- **Tasks for this exercise**:
[1] In the jungle lodge account, how long did the guide have a fever after a bullet ant bit him as a child?
[2] List every animal the jungle lodge account says was spotted from the boat after the macaws left the clay lick.
[3] Carry the jungle lodge account forward from its final sentence.

━━━ Excerpted passage

I woke up to the darkest darkness I’ve ever seen. It had been this way since the electricity was cut at 10pm the night before. I’d barely slept, kept awake by the knowledge that only a mosquito net was separating me from the 3 palmetto bugs (think cockroaches the size of mice) who were sharing my cabin. The grasshopper and half dozen merely thumb-sized roaches weren’t even relevant.


I closed my eyes again – at least, I think I did… the blackness was so complete it looked exactly the same whether my eyes were open or closed – to focus on the racket outside. Sure, I know what crickets sound like, but I’ve never heard a jungle breathe. Every second was full of chirps and squeaks. Twigs snapped and every single one was a predator coming straight for my cabin. Water droplets large enough to be heard splattered, sometimes seeping in through our thatched roof. I actually signed up for this.
I grabbed the flashlight by my pillow and changed in the dark, tucking my pants into my socks because everything could kill you out there. In the jungle hike we took the day before, we encountered at least 5 bullet ants, known to have the most painful insect sting in the world. Our guide was bitten once as a kid and had a fever for 4 days from the pain.


We’d woken up before dawn for a very specific reason. An hour’s boat ride away was a “clay lick”, a wall so rich in minerals that local birds come to it to lap up their morning vitamins.
We stationed ourselves across the “lick” and were soon treated with dozens of parrots flying in to feed. The main event, though, were the macaws, who slowly edged down from the trees once the wall was empty. Named for their brilliant colors (blue & yellow, red & green, etc.), macaws make parrots look dull by comparison. They were spectacular.

When the macaws left, we hopped back into the boat with our guide to cruise for more wildlife and spotted massive capybaras (already the largest rodent on the planet), turtles basking on floating logs, and the cutest troop of squirrel monkeys.
Back in the lodge, we napped in a covered porch hammock (not yet willing to face the family of roaches that had evicted us from our room) while an actual tropical storm unloaded outside. We were too timid to go kayaking in the rain and tried to cancel our next trip. I say “tried” because our guide’s English wasn’t great and he simply could not understand that we didn’t want to go. After some painful back-and-forths we just gave in and went. It turned out to be delightful. The skies cleared and we floated down a very Amazon-y little river, covered in light mist and flanked by lush green. It felt both sinister and serene, like I was in the movie Anaconda but actually enjoying it.


In the evening, we set out on the water again, this time looking for caimans. A caiman is similar to an alligator but a bit smaller. Why, you might ask, would sane people go hunting for alligators in the dark on a small wooden boat? Our guides would say it’s because the caimans’ eyes glow red in response to light, so they are easier to spot at night using a big flashlight. I would say they wouldn’t … sane people wouldn’t go looking for aligatoroids at night. It was a thrill. We saw several eyes and heads poking out of the water, perfectly still to lure in their prey, and even a few full bodies.

━━━━━━
━━━ Data for analysis

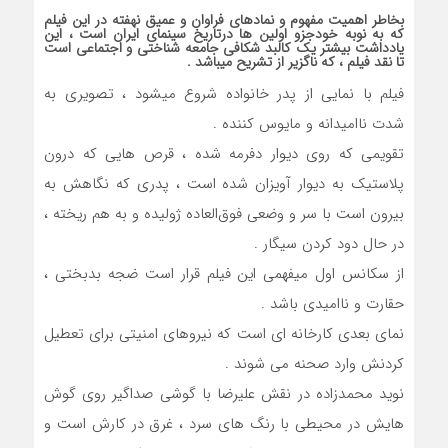
بخاطر اهمیت مفهوم و نمادهای فراوان و عمیق نهفته در این فیلم
که به نوبه خودجزو اولین ها درتاریخ سینمای ایران است ، این
یادداشت بیشتر یک کالبد شکافی جامعه شناختی و اجتماعی است
تا نقد فیلم ، که ناگزیر از تشریح میباشد .
فیلم با نمایی از پدر خانواده شروع میشود ، تصویری به
شدت ناامیدانه و مایوس کننده .
تقویمی که روی دیوار دفرمه شده ، قرص هایی که درون
پلاستیک به دیوار آویزان شده است ، پدری که نگاهش به
بیرون است با سر و وضعی فوق‌العاده ژولیده و به هم ریخته ،
در حال دود کردن سیگار .
از سکانس اول میفهمی این فیلم قرار است ضجه بدبختی ،
حقارت و ناامیدی باشد .
نمای بعدی کارخانه ای است که نیروهای امنیتی برای تعطیل
کردنش وارد صحنه می شوند .
نوید محمدزاده در نقش علیرضا با گوشی صداگیر روی گوش
هایش در محیطی با رنگ های سرد ، غرق در کارش است و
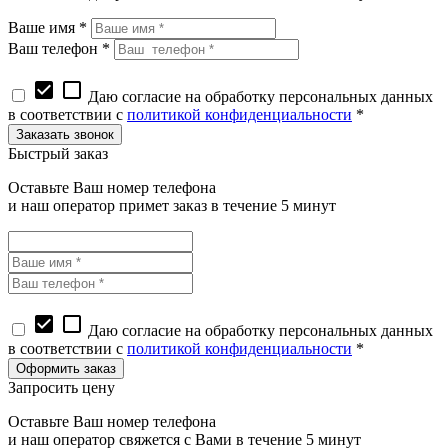
Ваше имя *
Ваш телефон *
check_box
check_box_outline_blank
Даю согласие на обработку персональных данных
в соответствии с
политикой конфиденциальности
*
Быстрый заказ
Оставьте Ваш номер телефона
и наш оператор примет заказ в течение 5 минут
check_box
check_box_outline_blank
Даю согласие на обработку персональных данных
в соответствии с
политикой конфиденциальности
*
Запросить цену
Оставьте Ваш номер телефона
и наш оператор свяжется с Вами в течение 5 минут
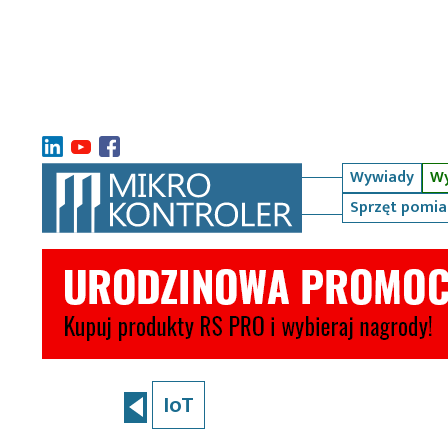
Wywiady
Wy
Sprzęt pomi
IoT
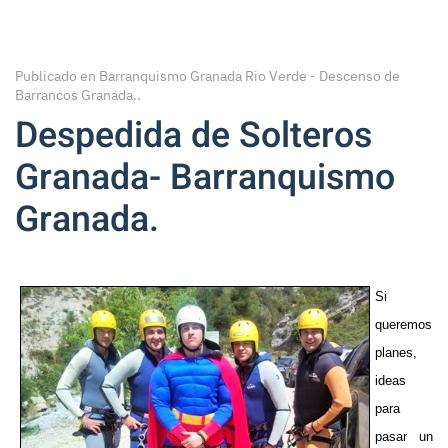
Publicado en
Barranquismo Granada Rio Verde - Descenso de
Barrancos Granada.
.
Despedida de Solteros
Granada- Barranquismo
Granada.
Si
queremos
planes,
ideas
para
pasar un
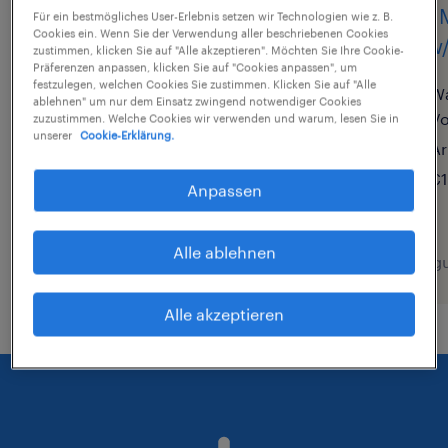
MAG-Schweißprofi
MIG 
Für ein bestmögliches User-Erlebnis setzen wir Technologien wie z. B.
Cookies ein. Wenn Sie der Verwendung aller beschriebenen Cookies
(m/w/d) für innovativen
(m/w/
zustimmen, klicken Sie auf "Alle akzeptieren". Möchten Sie Ihre Cookie-
Präferenzen anpassen, klicken Sie auf "Cookies anpassen", um
Stahlbau im Großraum
festzulegen, welchen Cookies Sie zustimmen. Klicken Sie auf "Alle
Wa
Bretzfeld gesucht!
ablehnen" um nur dem Einsatz zwingend notwendiger Cookies
V
zuzustimmen. Welche Cookies wir verwenden und warum, lesen Sie in
unserer
Cookie-Erklärung.
Ar
Bretzfeld, Baden-Württemberg
€1
Arbeitnehmerüberlassung
Anpassen
€19,00 - €21,00 pro Stunde
Alle ablehnen
7. August 2026
7. Aug
Alle akzeptieren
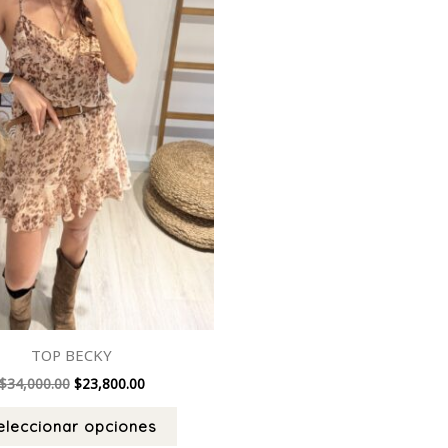
se
pueden
elegir
en
la
página
de
producto
TOP BECKY
$
34,000.00
$
23,800.00
eleccionar opciones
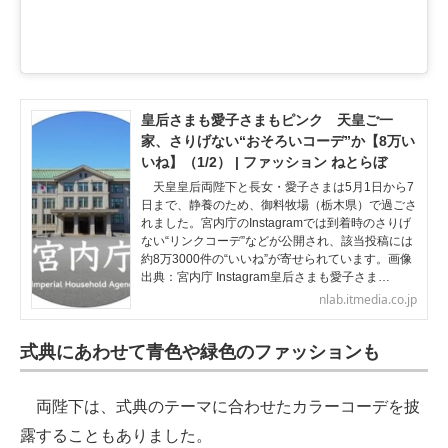
皇后さまも愛子さまもピンク 天皇ご一
家、さりげない“おそろいコーデ”か【8万い
いね】（1/2） | ファッション ねとらぼ
天皇皇后両陛下と長女・愛子さまは5月1日から7
日まで、静養のため、御料牧場（栃木県）で過ごさ
れました。宮内庁のInstagramでは到着時のさりげ
ない“リンクコーデ”などが公開され、該当投稿には
約8万3000件の“いいね”が寄せられています。画像
出典：宮内庁 Instagram皇后さまも愛子さま…
nlab.itmedia.co.jp
式典にあわせて青色や緑色のファッションも
両陛下は、式典のテーマに合わせたカラーコーデを披
露することもありました。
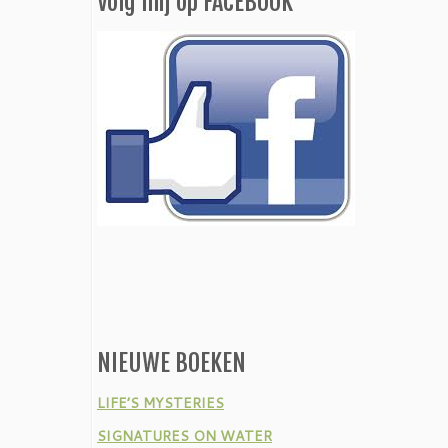
Volg mij op FACEBOOK
NIEUWE BOEKEN
LIFE’S MYSTERIES
SIGNATURES ON WATER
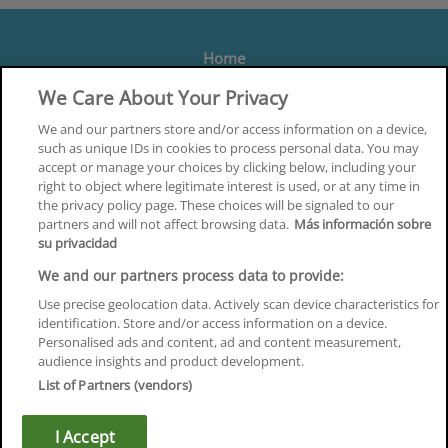
Home
Formación
We Care About Your Privacy
Centros
We and our partners store and/or access information on a device,
such as unique IDs in cookies to process personal data. You may
Orientación
accept or manage your choices by clicking below, including your
right to object where legitimate interest is used, or at any time in
Quiénes somos
the privacy policy page. These choices will be signaled to our
partners and will not affect browsing data.
Más información sobre
Contacta
su privacidad
Aviso Legal
We and our partners process data to provide:
Política de Privacidad
Use precise geolocation data. Actively scan device characteristics for
identification. Store and/or access information on a device.
Política de Cookies
Personalised ads and content, ad and content measurement,
audience insights and product development.
Canal Ético
List of Partners (vendors)
¡Síguenos!
I Accept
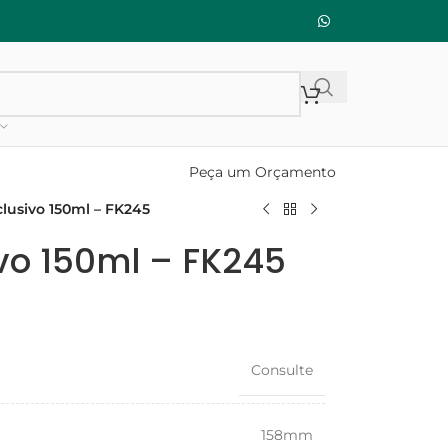
Peça um Orçamento
clusivo 150ml – FK245
vo 150ml – FK245
Consulte
158mm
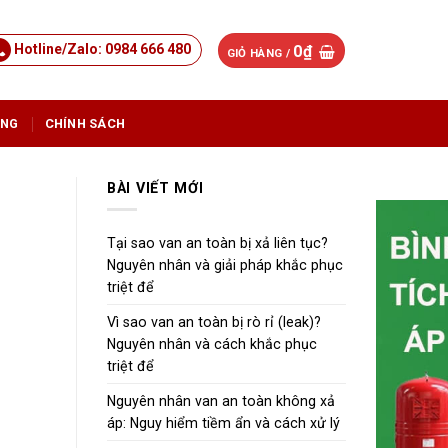
Hotline/Zalo: 0984 666 480
0
₫
GIỎ HÀNG /
ỤNG
CHÍNH SÁCH
BÀI VIẾT MỚI
Tại sao van an toàn bị xả liên tục?
Nguyên nhân và giải pháp khắc phục
triệt để
Vì sao van an toàn bị rò rỉ (leak)?
Nguyên nhân và cách khắc phục
triệt để
Nguyên nhân van an toàn không xả
áp: Nguy hiểm tiềm ẩn và cách xử lý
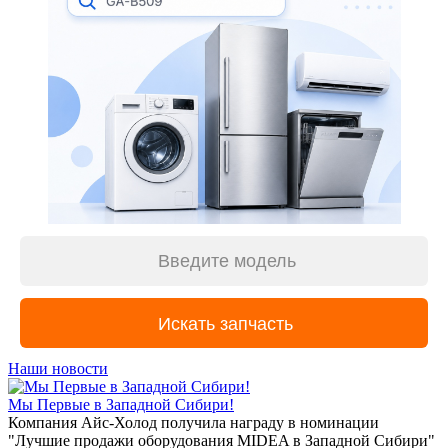
Наши новости
Мы Первые в Западной Сибири!
Компания Айс-Холод получила награду в номинации
"Лучшие продажи оборудования MIDEA в Западной Сибири"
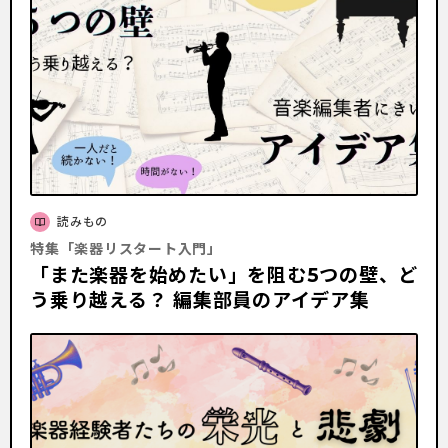
読みもの
特集「楽器リスタート入門」
「また楽器を始めたい」を阻む5つの壁、ど
う乗り越える？ 編集部員のアイデア集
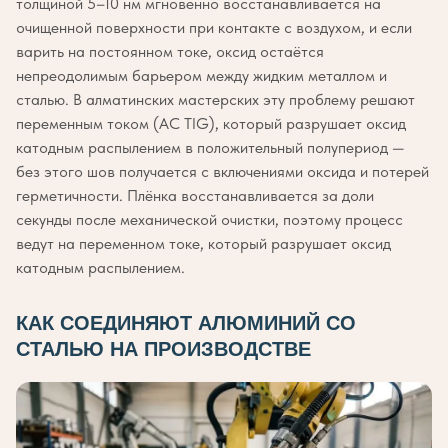
толщиной 5–10 нм мгновенно восстанавливается на
очищенной поверхности при контакте с воздухом, и если
варить на постоянном токе, оксид остаётся
непреодолимым барьером между жидким металлом и
сталью. В алматинских мастерских эту проблему решают
переменным током (AC TIG), который разрушает оксид
катодным распылением в положительный полупериод —
без этого шов получается с включениями оксида и потерей
герметичности. Плёнка восстанавливается за доли
секунды после механической очистки, поэтому процесс
ведут на переменном токе, который разрушает оксид
катодным распылением.
КАК СОЕДИНЯЮТ АЛЮМИНИЙ СО
СТАЛЬЮ НА ПРОИЗВОДСТВЕ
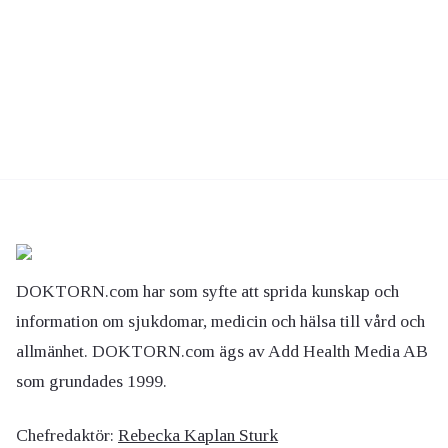
DOKTORN.com har som syfte att sprida kunskap och
information om sjukdomar, medicin och hälsa till vård och
allmänhet. DOKTORN.com ägs av Add Health Media AB
som grundades 1999.
Chefredaktör:
Rebecka Kaplan Sturk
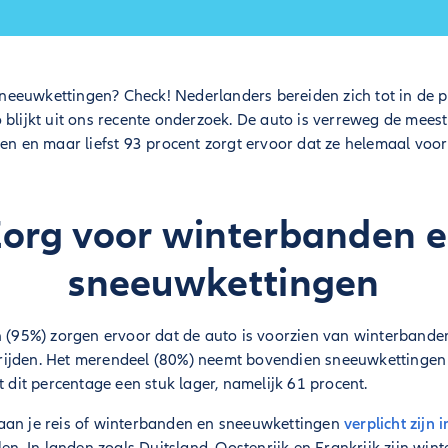
eeuwkettingen? Check! Nederlanders bereiden zich tot in de p
 blijkt uit ons recente onderzoek. De auto is verreweg de mee
zen en maar liefst 93 procent zorgt ervoor dat ze helemaal voor
org voor winterbanden 
sneeuwkettingen
n (95%) zorgen ervoor dat de auto is voorzien van winterbande
ijden. Het merendeel (80%) neemt bovendien sneeuwkettingen m
t dit percentage een stuk lager, namelijk 61 procent.
aan je reis of winterbanden en sneeuwkettingen
verplicht zijn 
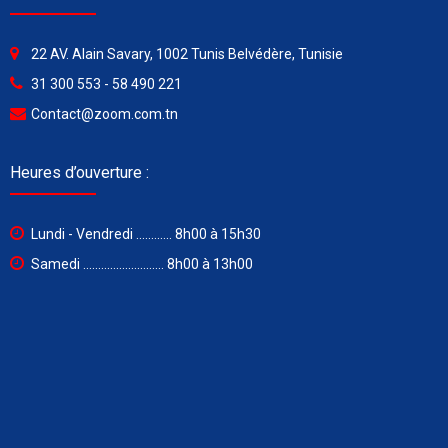
22 AV. Alain Savary, 1002 Tunis Belvédère, Tunisie
31 300 553 - 58 490 221
Contact@zoom.com.tn
Heures d’ouverture :
Lundi - Vendredi ............ 8h00 à 15h30
Samedi ........................... 8h00 à 13h00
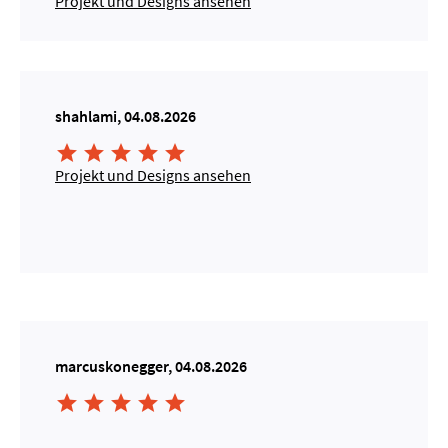
Projekt und Designs ansehen
shahlami, 04.08.2026





Projekt und Designs ansehen
marcuskonegger, 04.08.2026





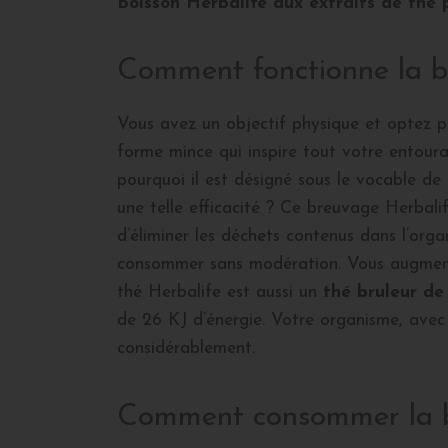
Boisson Herbalife aux extraits de thé 
Comment fonctionne la bo
Vous avez un objectif physique et optez p
forme mince qui inspire tout votre entourag
pourquoi il est désigné sous le vocable de
une telle efficacité ? Ce breuvage Herbali
d’éliminer les déchets contenus dans l’orga
consommer sans modération. Vous augment
thé Herbalife est aussi un
thé bruleur de
de 26 KJ d’énergie. Votre organisme, avec c
considérablement.
Comment consommer la bo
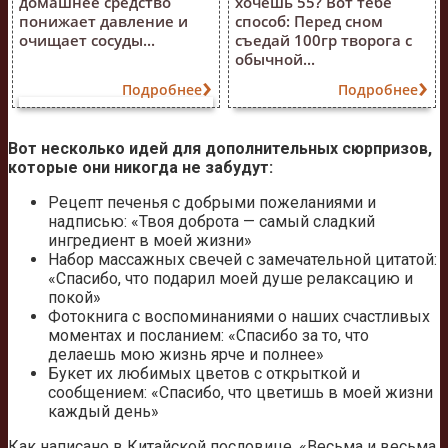
домашнее средство
хочешь 55? Вот тебе
понижает давление и
способ: Перед сном
очищает сосуды...
съедай 100гр творога с
обычной...
Подробнее
Подробнее
Вот несколько идей для дополнительных сюрпризов,
которые они никогда не забудут:
Рецепт печенья с добрыми пожеланиями и
надписью: «Твоя доброта — самый сладкий
ингредиент в моей жизни»
Набор массажных свечей с замечательной цитатой:
«Спасибо, что подарил моей душе релаксацию и
покой»
Фотокнига с воспоминаниями о наших счастливых
моментах и посланием: «Спасибо за то, что
делаешь мою жизнь ярче и полнее»
Букет их любимых цветов с открыткой и
сообщением: «Спасибо, что цветишь в моей жизни
каждый день»
Как написано в Китайской пословице, «Весьма и весьма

━━━━━━

- **Responses**:
[1] He had a fever for four days.

[2] Capybaras, turtles basking on floating logs, and a troop of squirrel monkeys.

[3]
Back home, we closed out the night by meeting the huge and beautifully ugly toad who guarded the common area bathroom for the rest of our stay.


This post was about one specific day we spent in the Amazon, but we were there for 5. It was especially outdoorsy and adventurous for us and we saw some amazing things, including bizarre birds, capuchin monkeys, a poison dart frog, a family of giant river otters, and two of my favorites: a tarantula and a three-toed sloth. You can find more pictures from the Amazon and our whole trip around Peru (we visited Machu Picchu and ate at the 7th best restaurant in the world) in the Photos tab, but some of our favorites are below.






























After reading this one I am convinced that “Mano” you were switched in the hospital at birth, I don’t think there is anyone in the family who would think about such a trip forget actually making it. Just reading it gives me hibeejibees 🧟♂️. Having said that deep down I wish I could do such an adventure, it sounds so thrilling, scary and mysterious, well seeing through your eyses and listing through your words is even better. Enjoy, be safe, Love you.
Haha thanks dad! I didn’t think I could do this stuff either, it’s amazing what just putting yourself in the situation can do. Also, I’m definitely your daughter, have you seen my nose? 😉 Love you, thanks for reading all my posts.
Wow – amazing work on sleeping in the Jungle 🤗
Thank you. It really feels like a badge of honor. And thanks for following along, Sally, it’s always great to hear from you. We think of you at least twice a day whenever we hear those chirps you taught us come from geckos. They’re all over South America too, apparently it’s an invasive species from Southeast Asia.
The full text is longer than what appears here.